The mainstream media (mainly CNBC folks) are way to short term bearish right now to get me to fully dive right into the short side now. So many CNBC anaylsts and articles online are talking about a "short term pullback" that it has me very cautious about the market declining right now. The wave structure still leaves the door open for more time to elapse and higher prices before the next leg down. I am still very bearish in the next few weeks, but I think we need another "pop" rally to get rid of some of those mainstream bearish attitudes in order for the next leg down to get started. Tomorrow is a Friday which is typically a slow day so it's possible we just drift higher all day tomorrow. If not, I expect a sharp ferocious rally that will suck all those short term bears into the market to go long which will lead to a top and reversal.
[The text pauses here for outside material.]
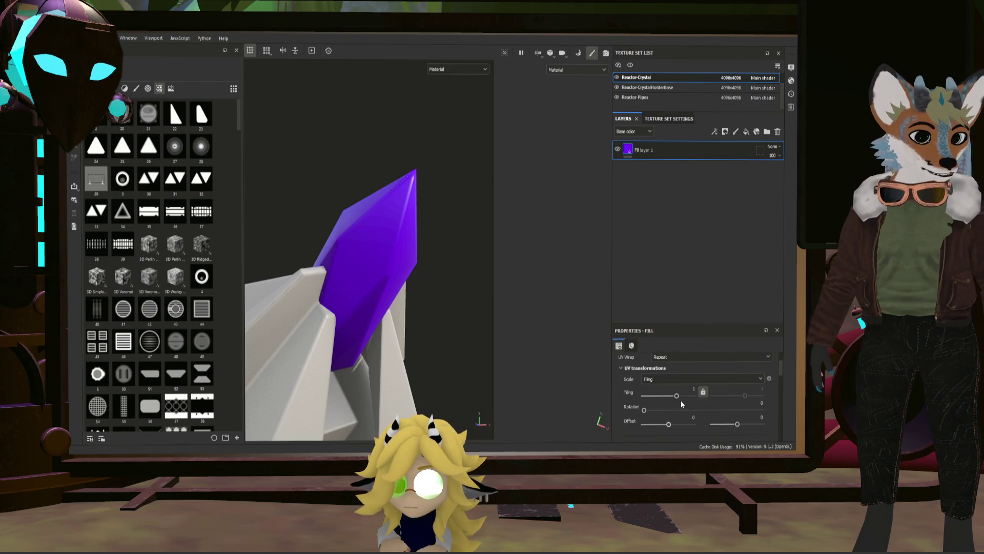
{"action": "scroll", "coordinate": [680, 400], "scroll_direction": "down", "scroll_amount": 2}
Whatever the method, I still feel we will climb a bit higher in the very near term here.
My chart above of the 15min S&P cash index shows my projection for the market where it rallies just above the prior 4th wave (typical in EWP) to the 50% fibonacci retracement level at a nice round number of 930. There's no requirement for the market to get there of course, it's just my best guess as to what I need to prepare for. I'm about 50% short right now and will increase to 75% short as the market works higher.
The bottom line is that the market is in a decline phase that should take the S&P to the 875-880 area before even considering a bottom. But in the very short term, a rally to the 930 is quite possible.